Thank you very much for your help, by the way. I do appreciate it.

I was thinking about this again.

The easiest way to lump these models together is going to just be a hierarchical model. That gets rid of the ordering, but it’ll probably make everything easier to understand.

Like:

\mu_0 \sim N(...) <- Shared intercept
\mu_n \sim N(0, \tau) <- Per-timestep difference from intercept
\tau \sim N(0, 0.1) <- Hierarchical prior, constraint \tau > 0 and pick a suitable standard deviation
y_n \sim N(\mu_n, \sigma)

This will be easier to code up without bugs and understand, though you lose the time series component (you’re just lumping everything together).

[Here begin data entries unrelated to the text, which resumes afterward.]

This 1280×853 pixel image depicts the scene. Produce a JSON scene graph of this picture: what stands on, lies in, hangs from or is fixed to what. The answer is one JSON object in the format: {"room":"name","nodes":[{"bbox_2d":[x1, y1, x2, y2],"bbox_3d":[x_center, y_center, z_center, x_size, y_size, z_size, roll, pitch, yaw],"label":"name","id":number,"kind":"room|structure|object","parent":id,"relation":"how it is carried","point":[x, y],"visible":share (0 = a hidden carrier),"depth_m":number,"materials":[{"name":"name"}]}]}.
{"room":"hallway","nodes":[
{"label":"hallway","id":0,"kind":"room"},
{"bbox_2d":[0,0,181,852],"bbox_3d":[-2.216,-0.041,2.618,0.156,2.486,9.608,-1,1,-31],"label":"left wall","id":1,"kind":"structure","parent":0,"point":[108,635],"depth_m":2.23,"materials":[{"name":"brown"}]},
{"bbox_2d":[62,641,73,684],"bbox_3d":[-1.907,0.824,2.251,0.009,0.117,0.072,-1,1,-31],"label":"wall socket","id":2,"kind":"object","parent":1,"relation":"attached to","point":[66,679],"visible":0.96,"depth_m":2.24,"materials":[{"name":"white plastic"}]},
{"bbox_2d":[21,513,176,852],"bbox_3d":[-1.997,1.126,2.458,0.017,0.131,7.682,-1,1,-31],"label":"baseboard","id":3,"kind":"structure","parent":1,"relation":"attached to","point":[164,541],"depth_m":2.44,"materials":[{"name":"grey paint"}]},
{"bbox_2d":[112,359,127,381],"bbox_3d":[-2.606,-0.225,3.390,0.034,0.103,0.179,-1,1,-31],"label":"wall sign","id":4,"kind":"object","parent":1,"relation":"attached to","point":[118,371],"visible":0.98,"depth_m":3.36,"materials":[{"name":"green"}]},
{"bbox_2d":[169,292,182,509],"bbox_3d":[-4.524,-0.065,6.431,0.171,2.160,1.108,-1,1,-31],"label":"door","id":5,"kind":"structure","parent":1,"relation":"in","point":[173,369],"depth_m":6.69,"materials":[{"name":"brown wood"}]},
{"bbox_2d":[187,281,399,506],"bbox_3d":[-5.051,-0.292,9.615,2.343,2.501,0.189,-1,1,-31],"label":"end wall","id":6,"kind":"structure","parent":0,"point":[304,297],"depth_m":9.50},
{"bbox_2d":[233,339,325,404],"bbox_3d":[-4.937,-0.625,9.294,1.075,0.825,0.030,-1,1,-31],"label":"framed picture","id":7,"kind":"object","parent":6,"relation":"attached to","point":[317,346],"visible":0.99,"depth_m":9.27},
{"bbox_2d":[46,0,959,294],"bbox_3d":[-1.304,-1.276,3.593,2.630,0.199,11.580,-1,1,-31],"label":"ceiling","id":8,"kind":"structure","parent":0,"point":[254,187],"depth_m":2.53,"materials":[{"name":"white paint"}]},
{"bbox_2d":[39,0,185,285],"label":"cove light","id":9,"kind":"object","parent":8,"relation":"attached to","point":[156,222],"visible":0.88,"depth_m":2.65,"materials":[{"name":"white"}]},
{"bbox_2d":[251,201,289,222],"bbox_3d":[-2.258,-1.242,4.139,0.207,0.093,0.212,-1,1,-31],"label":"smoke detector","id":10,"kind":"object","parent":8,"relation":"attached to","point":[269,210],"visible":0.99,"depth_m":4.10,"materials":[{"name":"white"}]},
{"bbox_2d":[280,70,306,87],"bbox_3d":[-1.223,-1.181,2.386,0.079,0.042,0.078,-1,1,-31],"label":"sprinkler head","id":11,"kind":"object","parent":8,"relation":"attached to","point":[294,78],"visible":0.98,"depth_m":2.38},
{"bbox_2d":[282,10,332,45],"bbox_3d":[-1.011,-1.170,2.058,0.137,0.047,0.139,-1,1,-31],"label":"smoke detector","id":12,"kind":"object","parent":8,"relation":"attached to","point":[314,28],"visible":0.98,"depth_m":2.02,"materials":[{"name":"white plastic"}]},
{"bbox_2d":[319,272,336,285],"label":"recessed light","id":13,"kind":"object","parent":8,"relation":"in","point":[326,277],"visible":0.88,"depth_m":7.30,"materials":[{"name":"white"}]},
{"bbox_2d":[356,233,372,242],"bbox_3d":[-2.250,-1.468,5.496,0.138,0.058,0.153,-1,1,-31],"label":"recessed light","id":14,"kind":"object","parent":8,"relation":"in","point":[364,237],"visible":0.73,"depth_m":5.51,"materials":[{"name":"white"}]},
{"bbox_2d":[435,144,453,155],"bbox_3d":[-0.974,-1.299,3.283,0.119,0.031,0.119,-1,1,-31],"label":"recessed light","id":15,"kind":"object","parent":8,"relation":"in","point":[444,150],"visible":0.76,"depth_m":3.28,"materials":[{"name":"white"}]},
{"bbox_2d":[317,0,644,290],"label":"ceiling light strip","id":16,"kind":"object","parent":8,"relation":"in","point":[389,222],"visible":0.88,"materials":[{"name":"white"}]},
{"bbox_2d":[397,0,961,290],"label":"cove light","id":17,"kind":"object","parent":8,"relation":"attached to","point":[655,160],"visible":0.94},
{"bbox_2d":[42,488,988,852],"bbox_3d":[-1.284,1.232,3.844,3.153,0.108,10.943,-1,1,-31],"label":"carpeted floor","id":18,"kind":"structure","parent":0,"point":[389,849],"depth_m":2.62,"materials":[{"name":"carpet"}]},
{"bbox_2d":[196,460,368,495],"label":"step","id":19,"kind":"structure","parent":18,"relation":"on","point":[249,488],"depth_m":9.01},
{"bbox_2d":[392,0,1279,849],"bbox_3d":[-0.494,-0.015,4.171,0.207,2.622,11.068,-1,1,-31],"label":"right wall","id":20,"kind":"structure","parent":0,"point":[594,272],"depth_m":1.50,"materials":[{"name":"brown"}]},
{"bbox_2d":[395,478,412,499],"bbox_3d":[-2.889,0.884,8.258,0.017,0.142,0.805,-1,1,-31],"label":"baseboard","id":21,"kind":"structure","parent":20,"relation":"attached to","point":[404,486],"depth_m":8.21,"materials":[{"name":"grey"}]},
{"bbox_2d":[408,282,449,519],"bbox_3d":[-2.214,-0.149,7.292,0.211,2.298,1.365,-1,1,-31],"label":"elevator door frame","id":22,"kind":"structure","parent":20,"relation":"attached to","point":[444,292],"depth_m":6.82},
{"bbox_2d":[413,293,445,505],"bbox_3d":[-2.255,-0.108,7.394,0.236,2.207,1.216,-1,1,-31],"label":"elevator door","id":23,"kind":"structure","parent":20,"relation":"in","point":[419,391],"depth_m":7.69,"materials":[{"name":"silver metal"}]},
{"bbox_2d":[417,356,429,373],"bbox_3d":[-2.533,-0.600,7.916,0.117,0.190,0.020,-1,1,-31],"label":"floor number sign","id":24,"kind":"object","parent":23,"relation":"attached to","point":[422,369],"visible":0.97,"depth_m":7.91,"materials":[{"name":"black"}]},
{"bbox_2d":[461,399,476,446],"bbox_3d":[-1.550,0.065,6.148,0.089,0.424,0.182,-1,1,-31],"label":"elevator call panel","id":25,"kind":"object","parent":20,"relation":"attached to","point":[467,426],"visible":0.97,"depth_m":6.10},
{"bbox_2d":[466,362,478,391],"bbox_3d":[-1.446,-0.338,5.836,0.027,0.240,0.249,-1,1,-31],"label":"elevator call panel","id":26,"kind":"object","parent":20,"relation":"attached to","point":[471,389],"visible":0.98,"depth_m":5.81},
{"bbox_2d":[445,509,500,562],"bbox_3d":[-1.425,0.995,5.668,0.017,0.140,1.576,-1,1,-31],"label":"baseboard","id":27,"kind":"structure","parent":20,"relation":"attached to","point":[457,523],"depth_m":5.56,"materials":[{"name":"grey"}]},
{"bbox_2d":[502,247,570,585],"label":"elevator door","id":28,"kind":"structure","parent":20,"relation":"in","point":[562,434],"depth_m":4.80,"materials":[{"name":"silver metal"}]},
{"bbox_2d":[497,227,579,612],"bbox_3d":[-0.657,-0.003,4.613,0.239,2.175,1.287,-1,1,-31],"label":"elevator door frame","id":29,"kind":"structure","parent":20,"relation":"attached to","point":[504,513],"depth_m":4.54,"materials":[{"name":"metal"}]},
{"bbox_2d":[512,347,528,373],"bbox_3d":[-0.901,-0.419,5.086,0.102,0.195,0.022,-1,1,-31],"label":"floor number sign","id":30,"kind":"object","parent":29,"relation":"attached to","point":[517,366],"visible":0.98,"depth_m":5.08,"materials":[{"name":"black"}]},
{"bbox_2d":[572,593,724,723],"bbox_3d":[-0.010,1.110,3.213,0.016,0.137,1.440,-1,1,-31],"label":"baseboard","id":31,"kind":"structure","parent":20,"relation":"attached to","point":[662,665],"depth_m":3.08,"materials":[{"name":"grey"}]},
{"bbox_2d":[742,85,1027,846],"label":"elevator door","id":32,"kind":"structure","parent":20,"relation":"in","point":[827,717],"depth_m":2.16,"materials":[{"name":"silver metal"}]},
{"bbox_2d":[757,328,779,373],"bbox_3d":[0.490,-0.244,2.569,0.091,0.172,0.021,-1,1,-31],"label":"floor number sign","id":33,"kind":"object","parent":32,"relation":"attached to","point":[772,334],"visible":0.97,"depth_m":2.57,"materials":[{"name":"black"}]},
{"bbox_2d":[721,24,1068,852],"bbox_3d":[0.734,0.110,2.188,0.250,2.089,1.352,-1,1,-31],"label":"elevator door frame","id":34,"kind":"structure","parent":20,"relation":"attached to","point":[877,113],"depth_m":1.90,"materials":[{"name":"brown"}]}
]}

I’m not sure I followed this last bit, though thank you again for helping me out. Maybe this is just a typo on your part of maybe I’m misreading it somehow, but haven’t you made the response centered around 0? Even if you replaced y_n ~ N(/mu_0 + /mu_n, /sigma), it’d still be the global plus that one timepoints change from the previous timepoint, wouldn’t it? It’d have to sum all the previous changes, and I’d think that gets to be a very expensive set of coefficients to estimate over time.

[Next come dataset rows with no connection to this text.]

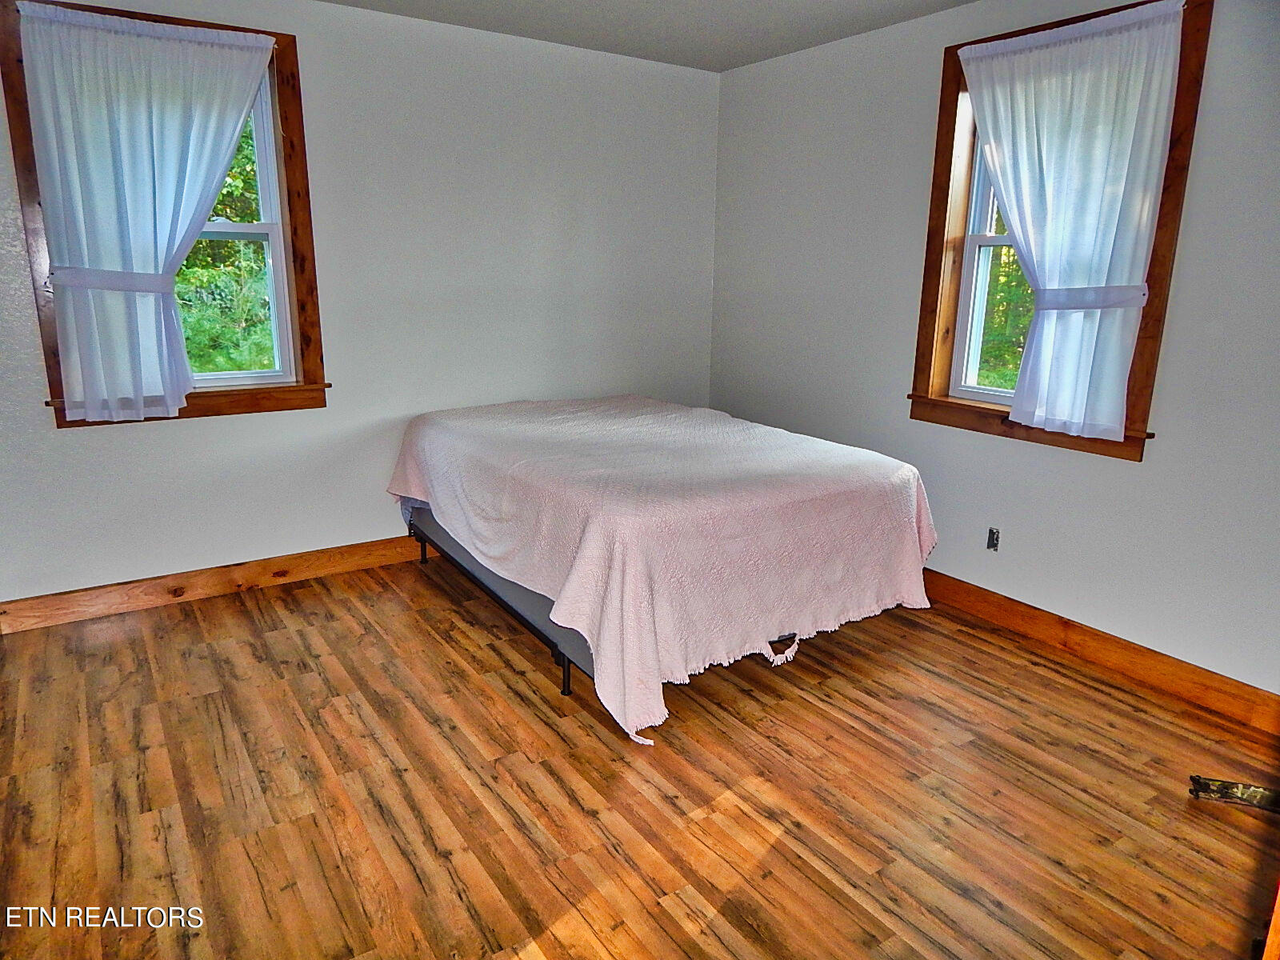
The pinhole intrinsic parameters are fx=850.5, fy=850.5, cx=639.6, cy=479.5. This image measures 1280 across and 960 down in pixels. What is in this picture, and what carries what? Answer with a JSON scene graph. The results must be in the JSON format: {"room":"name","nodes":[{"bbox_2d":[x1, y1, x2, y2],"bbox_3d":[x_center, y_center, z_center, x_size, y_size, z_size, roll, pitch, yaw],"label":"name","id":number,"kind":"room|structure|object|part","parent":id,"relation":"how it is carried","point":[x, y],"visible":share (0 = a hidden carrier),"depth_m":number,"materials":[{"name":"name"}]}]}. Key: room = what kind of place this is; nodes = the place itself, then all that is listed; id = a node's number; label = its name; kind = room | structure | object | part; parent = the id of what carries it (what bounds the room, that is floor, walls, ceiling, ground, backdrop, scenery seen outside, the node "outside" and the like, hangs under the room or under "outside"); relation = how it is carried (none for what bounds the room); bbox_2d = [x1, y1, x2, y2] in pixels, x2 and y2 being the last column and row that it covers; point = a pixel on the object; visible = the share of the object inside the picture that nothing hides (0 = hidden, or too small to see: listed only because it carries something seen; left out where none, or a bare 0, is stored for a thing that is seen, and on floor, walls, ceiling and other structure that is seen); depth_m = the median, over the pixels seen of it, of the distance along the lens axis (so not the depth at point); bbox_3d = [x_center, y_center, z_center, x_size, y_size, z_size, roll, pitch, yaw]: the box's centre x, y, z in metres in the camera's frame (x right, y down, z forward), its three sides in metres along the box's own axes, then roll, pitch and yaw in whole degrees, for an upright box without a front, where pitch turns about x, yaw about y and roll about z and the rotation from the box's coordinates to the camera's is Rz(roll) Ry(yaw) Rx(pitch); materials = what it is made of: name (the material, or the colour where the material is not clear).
{"room":"bedroom","nodes":[
{"label":"bedroom","id":0,"kind":"room"},
{"bbox_2d":[0,0,722,606],"bbox_3d":[-1.225,-0.796,3.914,4.075,2.460,0.172,-9,17,-33],"label":"left wall","id":1,"kind":"structure","parent":0,"point":[88,445],"depth_m":3.88,"materials":[{"name":"white paint"}]},
{"bbox_2d":[1,0,327,430],"bbox_3d":[-1.817,-0.994,3.403,1.017,1.535,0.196,-9,17,-33],"label":"left window","id":2,"kind":"structure","parent":1,"relation":"in","point":[290,181],"depth_m":3.50,"materials":[{"name":"brown wood"}]},
{"bbox_2d":[12,2,279,421],"bbox_3d":[-1.817,-0.973,3.249,0.822,1.444,0.112,-9,17,-33],"label":"left curtain","id":3,"kind":"object","parent":2,"relation":"hanging from","point":[160,270],"visible":0.98,"depth_m":3.18,"materials":[{"name":"white fabric"}]},
{"bbox_2d":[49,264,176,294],"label":"curtain tieback","id":4,"kind":"object","parent":3,"relation":"attached to","point":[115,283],"visible":0.79,"depth_m":3.11,"materials":[{"name":"fabric"}]},
{"bbox_2d":[0,533,428,633],"bbox_3d":[-1.072,0.325,4.230,3.991,0.120,0.018,-9,17,-33],"label":"baseboard","id":5,"kind":"structure","parent":1,"relation":"attached to","point":[54,611],"depth_m":3.67,"materials":[{"name":"brown wood"}]},
{"bbox_2d":[0,554,1279,959],"bbox_3d":[-0.037,0.941,2.349,4.199,0.107,4.822,-9,17,-33],"label":"floor","id":6,"kind":"structure","parent":0,"point":[802,700],"depth_m":2.38,"materials":[{"name":"brown wood"}]},
{"bbox_2d":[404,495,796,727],"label":"bed frame","id":7,"kind":"object","parent":6,"relation":"on","point":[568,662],"visible":0.14,"depth_m":3.21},
{"bbox_2d":[385,396,935,744],"bbox_3d":[-0.013,0.138,3.648,1.657,0.727,2.173,-9,17,-33],"label":"bed","id":8,"kind":"object","parent":7,"relation":"on","point":[709,412],"visible":0.99,"depth_m":2.93,"materials":[{"name":"fabric"}]},
{"bbox_2d":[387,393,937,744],"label":"bedspread","id":9,"kind":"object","parent":8,"relation":"on","point":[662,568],"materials":[{"name":"pink fabric"}]},
{"bbox_3d":[-1.090,0.321,4.286,0.043,0.171,0.042,-9,17,-33],"label":"leg","id":10,"kind":"part","parent":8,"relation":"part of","materials":[{"name":"black metal"}]},
{"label":"metal frame","id":11,"kind":"part","parent":8,"relation":"part of","materials":[{"name":"metal"}]},
{"bbox_3d":[-0.269,0.664,3.028,0.052,0.162,0.051,-9,17,-33],"label":"leg","id":12,"kind":"part","parent":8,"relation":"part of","materials":[{"name":"black metal"}]},
{"bbox_2d":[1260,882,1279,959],"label":"door frame","id":13,"kind":"structure","parent":6,"relation":"on","point":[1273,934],"depth_m":1.19,"materials":[{"name":"brown wood"}]},
{"bbox_2d":[319,0,974,70],"bbox_3d":[-0.054,-1.535,1.707,4.331,0.118,4.534,-9,17,-33],"label":"ceiling","id":14,"kind":"structure","parent":0,"point":[725,66],"depth_m":3.65,"materials":[{"name":"white paint"}]},
{"bbox_2d":[706,0,1279,698],"bbox_3d":[1.702,-0.561,3.164,0.173,2.472,4.542,-9,17,-33],"label":"right wall","id":15,"kind":"structure","parent":0,"point":[1117,477],"depth_m":3.36,"materials":[{"name":"paint"}]},
{"bbox_2d":[985,526,1000,550],"bbox_3d":[1.467,0.248,3.534,0.015,0.098,0.059,-9,17,-33],"label":"electrical outlet","id":16,"kind":"object","parent":15,"relation":"in","point":[992,538],"visible":0.98,"depth_m":3.53,"materials":[{"name":"metal"}]},
{"bbox_2d":[906,0,1211,461],"bbox_3d":[1.553,-0.897,3.256,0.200,1.532,1.046,-9,17,-33],"label":"right window","id":17,"kind":"structure","parent":15,"relation":"in","point":[929,291],"depth_m":3.37,"materials":[{"name":"brown wood"}]},
{"bbox_2d":[950,0,1187,439],"bbox_3d":[1.496,-0.888,3.103,0.102,1.404,0.820,-9,17,-33],"label":"right curtain","id":18,"kind":"object","parent":17,"relation":"hanging from","point":[998,170],"visible":0.99,"depth_m":3.02,"materials":[{"name":"white fabric"}]},
{"bbox_2d":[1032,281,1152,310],"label":"curtain tieback","id":19,"kind":"object","parent":18,"relation":"attached to","point":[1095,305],"visible":0.76,"depth_m":2.94,"materials":[{"name":"white fabric"}]},
{"bbox_2d":[922,570,1279,734],"bbox_3d":[1.469,0.535,3.580,0.017,0.119,4.300,-9,17,-33],"label":"right baseboard","id":20,"kind":"structure","parent":15,"relation":"attached to","point":[1262,694],"depth_m":3.14,"materials":[{"name":"brown wood"}]},
{"bbox_2d":[1188,776,1279,811],"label":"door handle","id":21,"kind":"object","parent":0,"point":[1254,791],"visible":0.92,"depth_m":2.38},
{"label":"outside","id":22,"kind":"structure","parent":0,"visible":0},
{"label":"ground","id":23,"kind":"structure","parent":22,"visible":0},
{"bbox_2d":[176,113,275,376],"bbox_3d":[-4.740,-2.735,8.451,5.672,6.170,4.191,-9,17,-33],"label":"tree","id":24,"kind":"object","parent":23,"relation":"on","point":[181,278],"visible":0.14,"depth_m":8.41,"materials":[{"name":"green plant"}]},
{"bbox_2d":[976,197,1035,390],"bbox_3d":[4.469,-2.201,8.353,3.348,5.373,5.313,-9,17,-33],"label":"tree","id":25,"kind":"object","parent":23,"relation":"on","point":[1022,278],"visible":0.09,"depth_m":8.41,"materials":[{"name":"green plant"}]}
]}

Perhaps a related question, does STAN run in O(parameters*observations) or is it something higher?

Whoops, you’re right.

y_n \sim N(\mu_0 + \mu_n, \sigma) is what I meant

Yeah, it’d be expensive.

It’d be a global value plus a per-timepoint offset.

The computational complexity will be controlled by the complexity of evaluating the target log density of your model and the number of samples you want to generate. The automatic differentiation adds time, but I don’t think it changes the complexity.

That said, more complicated models usually need more MCMC samples, and each of those samples may be more costly to get (each sample requires integration of an underlying Hamiltonian system – by default it may integrate up to 1024 timesteps).

It’s hard to get a good sense of how the inference would scale between types of models. It comes down to “do I have enough samples?” which is just a complicated question.